Machine-readable hardware designs:

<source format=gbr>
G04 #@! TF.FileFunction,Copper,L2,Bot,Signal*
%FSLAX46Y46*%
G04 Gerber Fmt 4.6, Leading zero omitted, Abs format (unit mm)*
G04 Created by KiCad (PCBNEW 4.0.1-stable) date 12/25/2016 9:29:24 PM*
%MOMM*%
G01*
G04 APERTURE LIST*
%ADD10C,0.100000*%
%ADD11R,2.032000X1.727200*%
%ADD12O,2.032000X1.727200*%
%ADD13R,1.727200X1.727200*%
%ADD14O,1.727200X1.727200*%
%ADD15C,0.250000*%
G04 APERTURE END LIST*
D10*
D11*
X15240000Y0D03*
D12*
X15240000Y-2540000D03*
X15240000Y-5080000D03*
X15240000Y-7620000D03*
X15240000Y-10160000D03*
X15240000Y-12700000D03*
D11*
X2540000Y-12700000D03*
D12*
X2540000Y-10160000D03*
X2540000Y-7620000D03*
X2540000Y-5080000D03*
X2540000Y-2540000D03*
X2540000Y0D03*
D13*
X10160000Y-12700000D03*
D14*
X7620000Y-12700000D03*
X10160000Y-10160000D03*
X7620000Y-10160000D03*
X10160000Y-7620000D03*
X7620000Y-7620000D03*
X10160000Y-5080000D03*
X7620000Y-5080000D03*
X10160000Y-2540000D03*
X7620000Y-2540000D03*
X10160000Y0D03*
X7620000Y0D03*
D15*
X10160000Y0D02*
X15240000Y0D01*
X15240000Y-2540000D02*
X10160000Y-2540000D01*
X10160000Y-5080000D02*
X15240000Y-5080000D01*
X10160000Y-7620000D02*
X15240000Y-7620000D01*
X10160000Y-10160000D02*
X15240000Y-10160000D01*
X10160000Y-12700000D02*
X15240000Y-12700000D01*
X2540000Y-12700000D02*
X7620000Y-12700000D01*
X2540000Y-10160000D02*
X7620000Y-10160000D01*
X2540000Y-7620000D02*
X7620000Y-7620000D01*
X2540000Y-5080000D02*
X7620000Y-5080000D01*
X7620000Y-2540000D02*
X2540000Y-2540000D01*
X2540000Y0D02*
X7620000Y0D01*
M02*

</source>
==
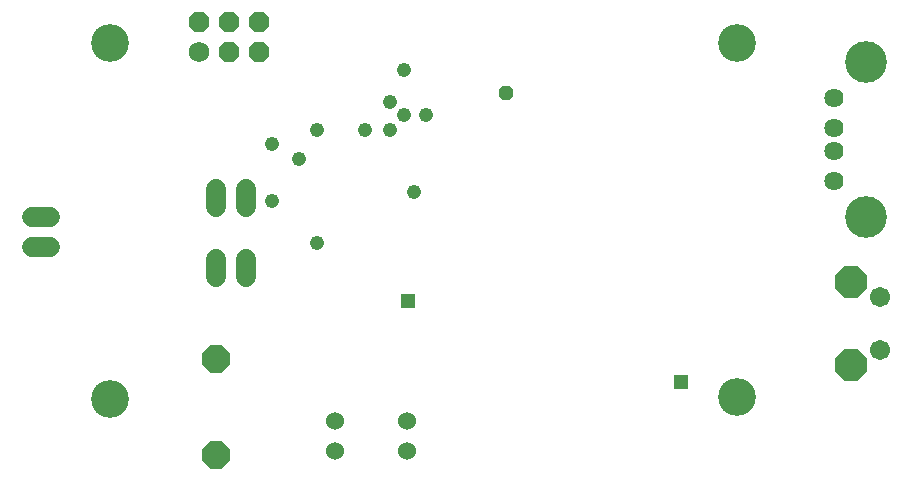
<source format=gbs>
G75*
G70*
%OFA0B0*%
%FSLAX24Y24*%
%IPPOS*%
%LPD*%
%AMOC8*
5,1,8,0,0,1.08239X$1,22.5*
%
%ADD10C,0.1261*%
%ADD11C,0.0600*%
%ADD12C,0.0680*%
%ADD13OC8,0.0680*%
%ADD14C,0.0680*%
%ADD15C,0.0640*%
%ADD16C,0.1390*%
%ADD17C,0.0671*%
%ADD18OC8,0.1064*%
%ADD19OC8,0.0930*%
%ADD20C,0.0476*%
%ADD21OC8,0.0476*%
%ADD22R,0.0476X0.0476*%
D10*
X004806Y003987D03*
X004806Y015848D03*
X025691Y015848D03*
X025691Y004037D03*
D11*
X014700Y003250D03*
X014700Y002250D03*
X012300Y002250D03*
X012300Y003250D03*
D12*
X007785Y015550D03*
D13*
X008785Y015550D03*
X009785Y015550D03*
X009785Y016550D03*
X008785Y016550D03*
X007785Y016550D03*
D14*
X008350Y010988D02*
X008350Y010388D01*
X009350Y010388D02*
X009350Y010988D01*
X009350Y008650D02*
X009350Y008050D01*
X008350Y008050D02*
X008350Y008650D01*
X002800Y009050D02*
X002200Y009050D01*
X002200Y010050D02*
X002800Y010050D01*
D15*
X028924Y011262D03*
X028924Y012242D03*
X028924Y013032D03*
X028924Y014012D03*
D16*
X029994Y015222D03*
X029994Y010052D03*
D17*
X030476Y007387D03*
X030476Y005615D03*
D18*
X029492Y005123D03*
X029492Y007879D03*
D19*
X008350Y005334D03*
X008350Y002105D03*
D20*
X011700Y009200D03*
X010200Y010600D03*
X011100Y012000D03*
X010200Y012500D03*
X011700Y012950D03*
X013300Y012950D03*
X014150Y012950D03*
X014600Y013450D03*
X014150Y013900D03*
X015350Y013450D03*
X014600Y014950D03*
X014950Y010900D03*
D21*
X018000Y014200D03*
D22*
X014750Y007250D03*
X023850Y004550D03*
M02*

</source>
...
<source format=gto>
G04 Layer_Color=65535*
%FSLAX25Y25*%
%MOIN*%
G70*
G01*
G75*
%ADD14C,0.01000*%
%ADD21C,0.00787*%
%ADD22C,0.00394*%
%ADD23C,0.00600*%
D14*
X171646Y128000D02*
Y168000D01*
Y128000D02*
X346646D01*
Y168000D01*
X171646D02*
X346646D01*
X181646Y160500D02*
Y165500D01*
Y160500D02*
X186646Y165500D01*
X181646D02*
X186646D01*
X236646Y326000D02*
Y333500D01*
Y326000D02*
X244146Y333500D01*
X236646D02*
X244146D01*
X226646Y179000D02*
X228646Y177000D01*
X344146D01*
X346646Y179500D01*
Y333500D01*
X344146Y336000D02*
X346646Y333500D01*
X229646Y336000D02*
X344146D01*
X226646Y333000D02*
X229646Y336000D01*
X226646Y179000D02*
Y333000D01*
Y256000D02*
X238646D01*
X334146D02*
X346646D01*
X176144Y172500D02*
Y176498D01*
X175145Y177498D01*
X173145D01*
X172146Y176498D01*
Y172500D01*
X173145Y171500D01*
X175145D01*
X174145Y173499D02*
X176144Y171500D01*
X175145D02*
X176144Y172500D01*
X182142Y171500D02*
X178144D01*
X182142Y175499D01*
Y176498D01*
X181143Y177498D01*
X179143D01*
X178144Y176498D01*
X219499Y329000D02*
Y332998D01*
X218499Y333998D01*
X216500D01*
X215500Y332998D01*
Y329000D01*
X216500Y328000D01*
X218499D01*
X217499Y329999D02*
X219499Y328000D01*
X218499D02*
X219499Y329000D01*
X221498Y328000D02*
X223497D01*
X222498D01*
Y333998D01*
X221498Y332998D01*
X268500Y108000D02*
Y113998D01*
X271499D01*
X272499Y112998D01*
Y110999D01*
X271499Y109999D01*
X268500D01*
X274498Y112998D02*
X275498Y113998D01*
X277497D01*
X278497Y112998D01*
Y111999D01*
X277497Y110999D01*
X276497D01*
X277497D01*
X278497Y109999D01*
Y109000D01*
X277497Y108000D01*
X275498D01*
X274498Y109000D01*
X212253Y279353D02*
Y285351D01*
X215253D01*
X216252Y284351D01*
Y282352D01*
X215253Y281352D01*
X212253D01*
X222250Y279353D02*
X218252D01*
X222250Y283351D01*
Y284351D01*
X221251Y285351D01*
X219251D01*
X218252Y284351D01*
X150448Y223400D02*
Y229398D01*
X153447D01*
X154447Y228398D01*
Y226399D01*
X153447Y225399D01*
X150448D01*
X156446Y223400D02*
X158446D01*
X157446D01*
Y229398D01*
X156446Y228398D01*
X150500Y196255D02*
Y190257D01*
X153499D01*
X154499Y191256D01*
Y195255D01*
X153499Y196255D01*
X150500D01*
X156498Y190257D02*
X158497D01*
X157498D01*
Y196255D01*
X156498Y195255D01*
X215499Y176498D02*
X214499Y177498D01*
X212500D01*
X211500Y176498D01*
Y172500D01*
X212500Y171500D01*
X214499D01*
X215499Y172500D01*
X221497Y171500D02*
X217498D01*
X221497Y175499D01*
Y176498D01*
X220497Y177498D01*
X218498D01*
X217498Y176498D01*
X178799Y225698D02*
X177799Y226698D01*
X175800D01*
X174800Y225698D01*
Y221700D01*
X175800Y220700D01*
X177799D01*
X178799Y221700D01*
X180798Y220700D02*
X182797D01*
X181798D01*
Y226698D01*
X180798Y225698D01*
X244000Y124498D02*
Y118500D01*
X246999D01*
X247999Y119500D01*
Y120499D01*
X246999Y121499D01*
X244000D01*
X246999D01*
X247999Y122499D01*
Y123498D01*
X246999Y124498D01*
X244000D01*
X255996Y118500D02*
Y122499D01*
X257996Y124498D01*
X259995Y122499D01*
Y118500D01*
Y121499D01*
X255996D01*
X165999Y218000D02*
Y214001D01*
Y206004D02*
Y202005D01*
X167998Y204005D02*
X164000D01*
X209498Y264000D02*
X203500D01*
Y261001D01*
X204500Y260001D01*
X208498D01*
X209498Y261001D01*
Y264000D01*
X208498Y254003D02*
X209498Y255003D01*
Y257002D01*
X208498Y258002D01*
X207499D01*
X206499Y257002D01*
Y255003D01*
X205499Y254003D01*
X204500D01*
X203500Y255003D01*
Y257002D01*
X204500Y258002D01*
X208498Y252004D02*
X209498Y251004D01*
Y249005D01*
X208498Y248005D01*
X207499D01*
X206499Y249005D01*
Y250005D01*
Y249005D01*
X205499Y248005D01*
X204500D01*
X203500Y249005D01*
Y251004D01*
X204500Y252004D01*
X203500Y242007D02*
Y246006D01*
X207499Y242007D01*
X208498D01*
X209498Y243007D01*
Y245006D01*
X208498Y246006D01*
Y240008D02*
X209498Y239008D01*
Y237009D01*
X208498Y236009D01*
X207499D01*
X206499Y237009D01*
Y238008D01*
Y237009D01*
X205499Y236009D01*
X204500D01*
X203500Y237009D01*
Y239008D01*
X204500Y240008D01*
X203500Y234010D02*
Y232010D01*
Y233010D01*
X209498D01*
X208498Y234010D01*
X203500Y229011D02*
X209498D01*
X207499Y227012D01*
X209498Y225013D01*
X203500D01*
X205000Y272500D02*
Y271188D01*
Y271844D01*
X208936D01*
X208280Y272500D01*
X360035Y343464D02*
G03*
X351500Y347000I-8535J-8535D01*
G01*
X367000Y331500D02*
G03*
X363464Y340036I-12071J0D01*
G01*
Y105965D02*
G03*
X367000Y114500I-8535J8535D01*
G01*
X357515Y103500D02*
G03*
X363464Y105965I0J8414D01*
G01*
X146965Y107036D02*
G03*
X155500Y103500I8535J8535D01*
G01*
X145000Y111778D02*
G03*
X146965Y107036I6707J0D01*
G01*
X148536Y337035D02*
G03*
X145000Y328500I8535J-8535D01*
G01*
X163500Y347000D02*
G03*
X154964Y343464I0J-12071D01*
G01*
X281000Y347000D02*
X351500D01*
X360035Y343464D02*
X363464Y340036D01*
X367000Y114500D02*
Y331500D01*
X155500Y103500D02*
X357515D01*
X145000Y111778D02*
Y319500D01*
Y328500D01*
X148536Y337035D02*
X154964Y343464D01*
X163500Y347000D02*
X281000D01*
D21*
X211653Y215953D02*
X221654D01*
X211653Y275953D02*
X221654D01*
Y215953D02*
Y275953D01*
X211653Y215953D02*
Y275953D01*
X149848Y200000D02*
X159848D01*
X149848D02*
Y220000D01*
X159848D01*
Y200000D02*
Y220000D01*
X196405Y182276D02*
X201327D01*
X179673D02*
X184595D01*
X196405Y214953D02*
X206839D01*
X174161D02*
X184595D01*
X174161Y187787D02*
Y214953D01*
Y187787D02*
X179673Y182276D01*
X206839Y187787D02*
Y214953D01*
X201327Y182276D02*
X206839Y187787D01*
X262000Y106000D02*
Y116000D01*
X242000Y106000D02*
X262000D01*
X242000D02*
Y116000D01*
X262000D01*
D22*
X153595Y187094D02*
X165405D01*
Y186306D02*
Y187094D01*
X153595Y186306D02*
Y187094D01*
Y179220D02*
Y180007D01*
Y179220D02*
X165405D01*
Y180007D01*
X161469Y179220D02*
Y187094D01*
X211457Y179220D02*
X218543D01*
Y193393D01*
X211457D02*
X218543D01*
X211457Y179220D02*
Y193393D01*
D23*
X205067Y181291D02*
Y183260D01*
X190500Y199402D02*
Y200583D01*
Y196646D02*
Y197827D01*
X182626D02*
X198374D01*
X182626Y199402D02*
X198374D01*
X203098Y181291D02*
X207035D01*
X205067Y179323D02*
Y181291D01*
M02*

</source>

* **TASK ITEM**:
Taking the records above, retype every line from the one with "X215499Y176498D02*" down to the one with "Y206004D02*", exactly and with nothing else.

* **RESULT OF THIS EXERCISE**:
X215499Y176498D02*
X214499Y177498D01*
X212500D01*
X211500Y176498D01*
Y172500D01*
X212500Y171500D01*
X214499D01*
X215499Y172500D01*
X221497Y171500D02*
X217498D01*
X221497Y175499D01*
Y176498D01*
X220497Y177498D01*
X218498D01*
X217498Y176498D01*
X178799Y225698D02*
X177799Y226698D01*
X175800D01*
X174800Y225698D01*
Y221700D01*
X175800Y220700D01*
X177799D01*
X178799Y221700D01*
X180798Y220700D02*
X182797D01*
X181798D01*
Y226698D01*
X180798Y225698D01*
X244000Y124498D02*
Y118500D01*
X246999D01*
X247999Y119500D01*
Y120499D01*
X246999Y121499D01*
X244000D01*
X246999D01*
X247999Y122499D01*
Y123498D01*
X246999Y124498D01*
X244000D01*
X255996Y118500D02*
Y122499D01*
X257996Y124498D01*
X259995Y122499D01*
Y118500D01*
Y121499D01*
X255996D01*
X165999Y218000D02*
Y214001D01*
Y206004D02*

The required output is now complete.